統計データは客観的事実を語る
──統計データって、なんだか難しく感じてしまいます……。
【本川】確かに、数字だけ見たらわかりにくいと思います。でも、たとえば「最近、街に人が増えてきた」といわれても、どれだけ増えたかは数字でないとわかりませんよね。「増えた」「多い」といったあいまいな言葉ではなく、数字で客観的事実を表すのが統計データです。真実を知るのに客観的事実は何より重要。そして数字にすることで、その重さを他人と共有することができます。といっても、数字だけではなかなか頭に入りません。そこで、数字をビジュアル化したのが統計グラフです。
──グラフだったら、少しはわかりやすい気がします。
【本川】グラフなら、数字の表す規模や変化も一目瞭然です。それに、数字は覚えられなくても視覚は記憶に残ります。通勤電車の中で思い出して検討することもできるんですね。何より、グラフにすることで変化の方向やスピードを分析したり、他のデータと比較することが容易になります。思い込んでいたことの間違いに気づいたり、意外な事実を発見することもありますよ。今回は、そんな統計グラフを紹介しましょう。
貯蓄率が下がるのは高齢化のためだけではない
──日本人はまじめにコツコツ貯金するイメージがありますが……。
【本川】ところが、案外そうでもないんですね。グラフ①は内閣府の資料による家計貯蓄率の推移です。貯蓄率はここ30年ほども下がり続け、2013年度にはいったんマイナスまで落ち込みました。この原因としてまず考えられるのが高齢化です。貯蓄を取り崩して生活する退職者が増えれば貯蓄率は下がりますからね。ただ、主要国と比較すれば、高齢化だけが原因ではないことがわかります。日本と同様に高齢化が進んでいるドイツなど欧州諸国では、貯蓄率が必ずしも下がっていないのです。
──ほかの原因とは何でしょう?
【本川】貯蓄率が下がる原因には高齢化のほか社会保障の充実、消費性向の上昇、景気上昇、成長力低下などがありますが、日本については低成長が最大の要因と考えています。高度成長期は使う以上に所得が増えたので貯蓄率が上がりましたが、オイルショックを経て反転、特にバブル崩壊後は長く低下傾向が続いています。所得が減っては貯蓄できない、というのが真相でしょう。結局、日本人はもともと貯蓄好きだったわけではない、ということですね。
注目されるニュースはたくさん報道される
──高齢ドライバーの事故は一時、ずいぶん話題になりました。
【本川】警察庁は死亡交通事故の件数を、ドライバーの年齢別に発表しています。グラフ①、②でわかるように、10年前と比べて若い世代の事故が減っているのに対し、高齢者の事故は件数、シェアとも確かに増えていますね。でも、免許人口あたりの死亡事故率も確認しましょう。グラフ③を見ると、高齢者の事故率は10年前から大幅に減っています。それでも高齢者の事故件数が増えたのは、グラフ④のように高齢ドライバーの数が激増しているからといえます。
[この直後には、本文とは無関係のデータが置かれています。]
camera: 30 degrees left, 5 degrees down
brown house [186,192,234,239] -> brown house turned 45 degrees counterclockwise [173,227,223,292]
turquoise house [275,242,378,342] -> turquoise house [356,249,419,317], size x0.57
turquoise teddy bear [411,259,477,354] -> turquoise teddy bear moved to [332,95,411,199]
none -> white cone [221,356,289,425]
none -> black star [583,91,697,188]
──危ない高齢ドライバーが急増しているわけではないんですね。
【本川】注目の出来事は集中的に報道されますが、複数の角度から統計を調べれば真実が見えてくるものです。
大阪、京都、神戸は食い倒れ都市だった
──エンゲル係数は「家計に占める食費の割合」ですよね?
【本川】はい、その通りです。エンゲル係数は所得水準が上がるにつれて低くなるといわれています。ここでは「家計調査」のデータをもとに、都道府県庁所在地別に、タテ軸にエンゲル係数、ヨコ軸に消費支出額をとって、相関を調べてみました。
──なぜこのグラフを作られたのですか?
【本川】興味本位ですよ。
──興味本位……確かに、思わず出身地を探してしまいます。
【本川】グラフを見ると、消費支出が高いほどエンゲル係数が下がる傾向が見られますが、相関はそれほど強くないようです。エンゲル係数の高さが目立つのは大阪市、京都市、神戸市の3つの都市。これらは支出の中でも特に“食”にお金をかける、いわば“食い倒れ都市”ですね。
──エンゲル係数が一番低いのは高松市ですが、もしかしたら、うどん大好き県だからでしょうか!?
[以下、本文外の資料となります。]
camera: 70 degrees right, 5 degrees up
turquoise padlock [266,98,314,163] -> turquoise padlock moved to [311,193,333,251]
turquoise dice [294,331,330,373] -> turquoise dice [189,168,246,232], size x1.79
【本川】高松のうどんは安くておいしいですからね。ともかく、仮説から外れたデータこそ興味深い。外れた理由が説明できれば、仮説が正しいことの証明にもなるんですよ。
スタイルもおしゃれも磨き続ける日本女性
──最近、年齢不詳の女性が増えているような気がします。
【本川】“美魔女”といった言葉もよく目にしますしね。日本の中高年女性がどんどんキレイになっていることを裏付けるデータを紹介しましょう。グラフ①は、日本人のBMIの推移を男女別・年代別に示したものです。BMIはご存じですよね?
──身長と体重から痩せているか肥満かを判断する指標ですね。
【本川】グラフのように、20代の女性は戦後から一貫してスリム化傾向にありますが、30代、40代、50代も時間差をおいて順にスリム化傾向が始まり、2000年代に入ると60代、70代までスリム化が始まっています。まるで若い女性を追いかける形ですね。もし健康が目的なら、健康を気にする中高年からスリム化が始まるはずなので、これは美容が動機とみていいでしょう。一方、男性はどの年代でも一貫して肥満化が進んでいます。ここまでハッキリと逆の動きをしているのは私も意外でした。
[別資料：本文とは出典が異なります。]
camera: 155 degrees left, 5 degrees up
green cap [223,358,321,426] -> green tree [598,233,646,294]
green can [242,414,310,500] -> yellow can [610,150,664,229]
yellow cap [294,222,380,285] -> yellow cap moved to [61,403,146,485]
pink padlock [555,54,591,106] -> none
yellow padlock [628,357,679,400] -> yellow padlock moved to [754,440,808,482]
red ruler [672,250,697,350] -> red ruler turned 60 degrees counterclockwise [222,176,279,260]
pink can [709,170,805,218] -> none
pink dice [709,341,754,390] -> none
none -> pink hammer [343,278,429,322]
──確かに同窓会に行くと、女子は変わらないのに男子はみんな太っていますね。グラフを見て納得です!
【本川】といっても、世界的に見れば、日本人は男性も女性もスリムといえるんですよ。世界の主要15カ国のBMIの推移を男女別に示したものがグラフ②です。BMIは高所得になるほど高くなる傾向がありますが、日本、シンガポール、韓国など東アジア諸国は高所得でもスリムです。ただ、男性が肥満化して女性がスリム化するのは、日本だけに際立った特徴ですね。動きがやや似ているのはシンガポールくらいでしょうか。
──美魔女の方々はスタイルがいいだけでなく、おしゃれも上手です。
【本川】中高年女性がおしゃれにかける時間も増えています。グラフ③は女性の「身の回りの用事時間」の時系列変化を年代別に示したものです。身の回りの用事にはトイレや入浴なども含まれますが、この時間全体が増えたのは、見だしなみなどおしゃれにかける時間が増えたためと考えられます。身の回りの用事時間はどの年代でも年々増えていますが、特に40代以上の増え方が大きく、最近では20代と同じくらいおしゃれに時間をかけていることがわかります。日本にスリムでおしゃれな中高年美魔女が増えているのは確かですね。
──こんなデータなら、統計も身近に感じられますね。
【本川】何か意見を言うときには、データがあれば説得力が違います。仕事に役立つのはもちろん、世の中の見え方もぐっと違ってきますよ。